What makes the mutS ARN1 motif such an effective site for repression by Hfq? Recent studies (Robinson et al. 2014) suggest that the distal face of E. coli Hfq prefers AAN repeats, and the mutS ARN1 is a perfect AAN triplet sequence, tightly bound by Hfq with low nanomolar affinity; the upstream AU-rich Hfq-binding site (Fig. 5) may contribute to the cooperative binding and does contribute to Hfq repression (Supplemental Fig. S4). A systematic evolution of ligands by exponential enrichment (SELEX) screen for genomic sequences that tightly bind Hfq also identified a similar motif (Lorenz et al. 2010). The site protected by Hfq in the Pseudomonas amiE gene includes a perfect (AAN)5 repeat (Sonnleitner and Blasi 2014), although the IS10 site for Hfq repression of transposition is not quite as close to consensus (Ellis et al. 2015).

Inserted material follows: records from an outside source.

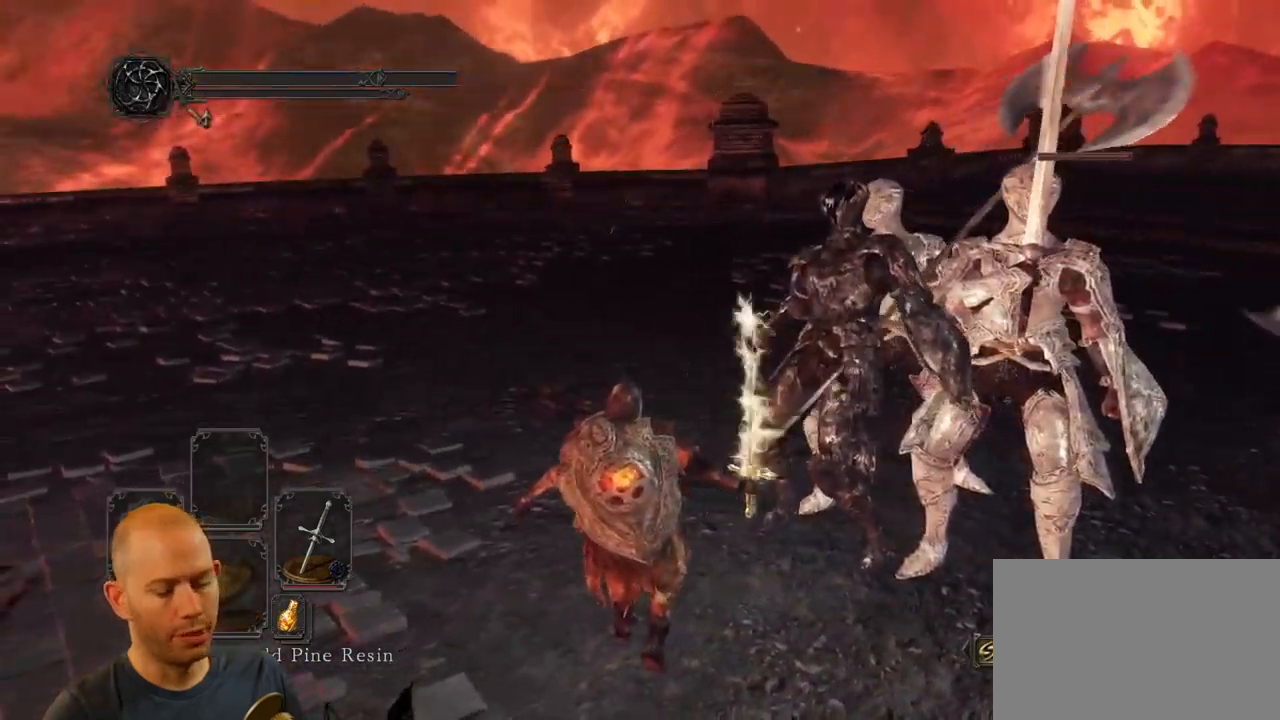
{"buttons": ["L1"], "left_stick": "left", "right_stick": "center", "events": []}
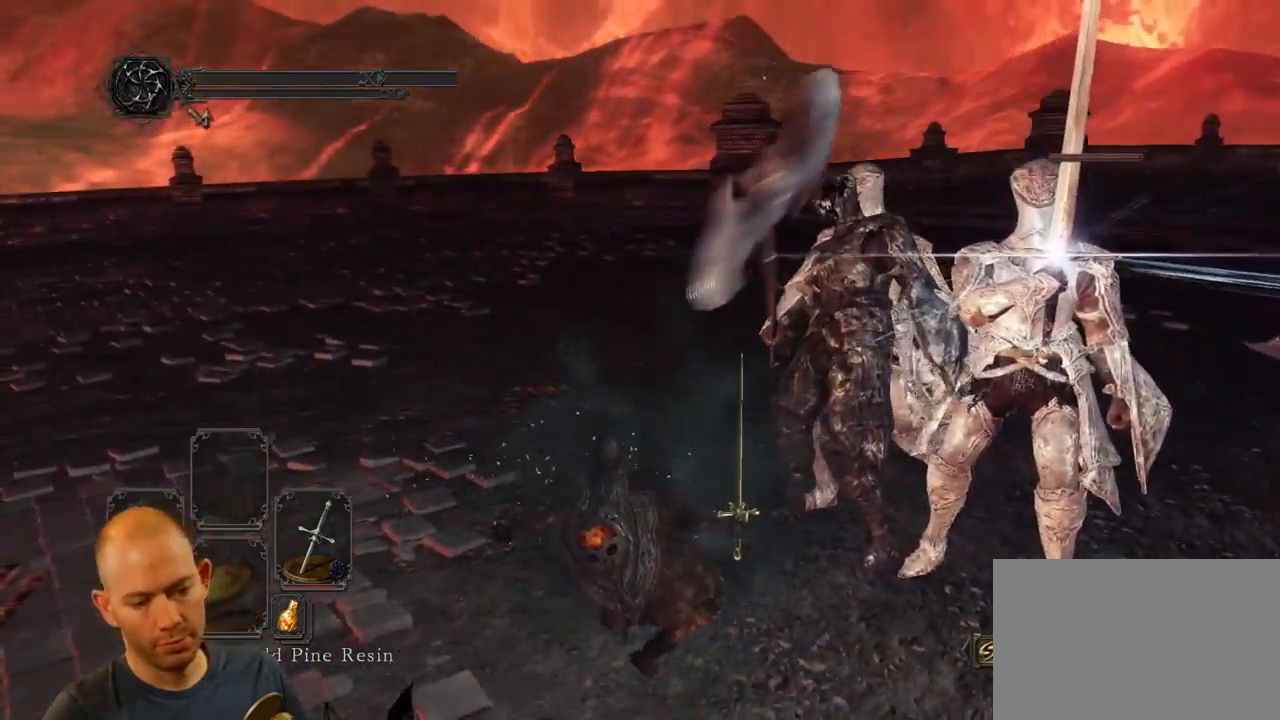
{"buttons": [], "left_stick": "center", "right_stick": "center", "events": [[33, "L3", "down"], [33, "R3", "down"], [33, "left_stick", "center"], [133, "L1", "up"], [183, "L3", "up"], [183, "R3", "up"], [300, "R3", "down"], [316, "L3", "down"], [433, "L3", "up"], [433, "R3", "up"]]}
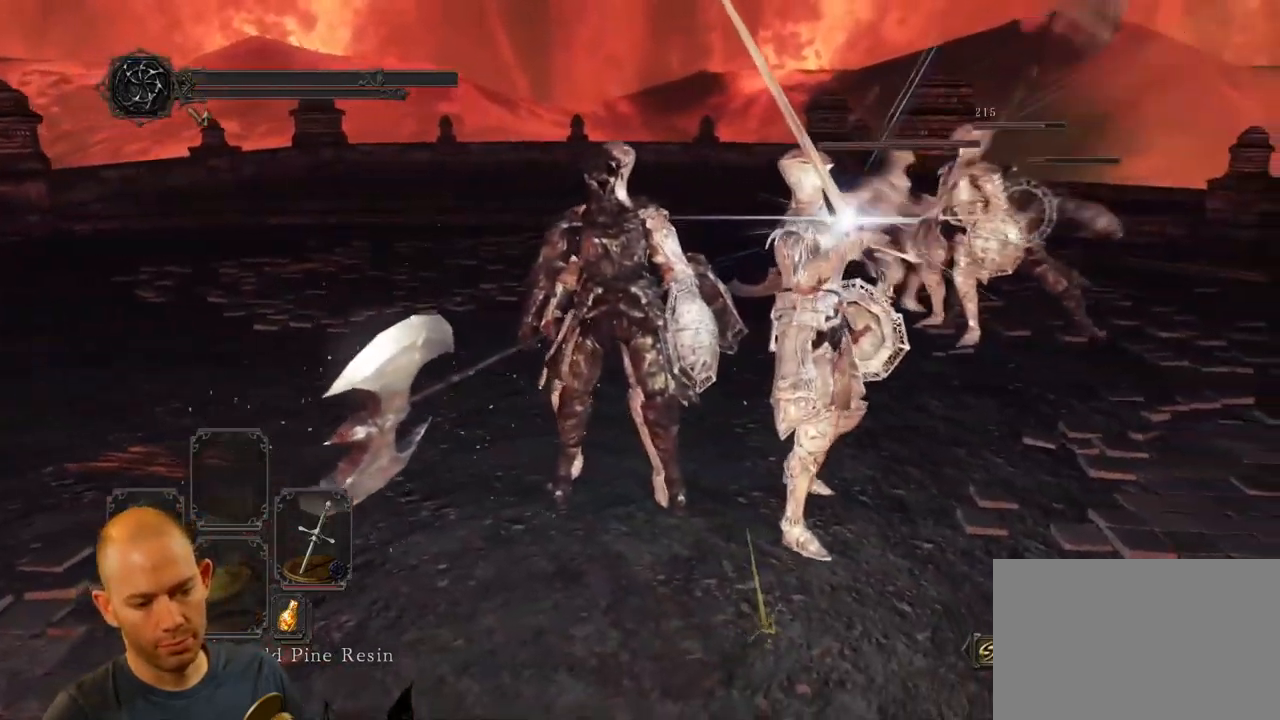
{"buttons": ["R1"], "left_stick": "center", "right_stick": "center", "events": [[233, "R1", "down"], [383, "L1", "down"], [383, "R1", "up"], [433, "R1", "down"], [466, "L1", "up"]]}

Canonical role of Hfq in stabilizing ArcZ sRNA and assisting regulation

Our work started by searching for sRNA regulators of mutS from a library of Hfq-dependent sRNAs. We identified two sRNA repressors: ArcZ and SdsR (Fig. 1). While this library was missing some of the recently identified sRNAs encoded at the 3′ ends of genes, a transcriptome-wide mapping of sRNA–mRNA interactions after Hfq coimmunoprecipitation found only ArcZ and SdsR directly interacting with mutS mRNA on Hfq (Melamed et al. 2016), suggesting that there may not be any other sRNA regulators for mutS. SdsR was reported previously to base-pair with mutS deep in the coding sequence, based on in vitro studies (Gutierrez et al. 2013).

ArcZ is a conserved Hfq-dependent sRNA found in enterobacterial species (Papenfort et al. 2009; Mandin and Gottesman 2010). Unlike the sRNA-independent regulation of mutS, ArcZ repression requires the proximal and lateral faces of Hfq (Supplemental Fig. S2). ArcZ pairs with a sequence close to the mutS RBS, and this pairing likely blocks ribosome binding and translation initiation by a canonical repression mechanism. Deletion of arcZ increased MutS levels and decreased mutagenesis in stationary-phase cells (Fig. 2; Supplemental Fig. S6D), and mutation of the ArcZ-binding site in mutS had similar effects (Fig. 6). Therefore, ArcZ plays a significant role in mutS repression, although, under our test conditions, not as important as that of Hfq binding to ARN1.

The second sRNA, SdsR, is transcribed in stationary phase, dependent on the RpoS stationary phase/stress σ factor (Frohlich et al. 2012). Gutierrez et al. (2013) reported that SdsR, which can be induced by low-dose ampicillin depending on RpoS, contributes to elevated mutagenesis presumably through down-regulating MutS levels. Indeed, overexpression of SdsR in the ΔarcZ ΔsdsR strain significantly reduced both endogenous MutS levels as well as the mutS-lacZ fusion (Supplemental Fig. S1A,B), suggesting that a critical site for SdsR repression is within the mutS leader and initial translated region.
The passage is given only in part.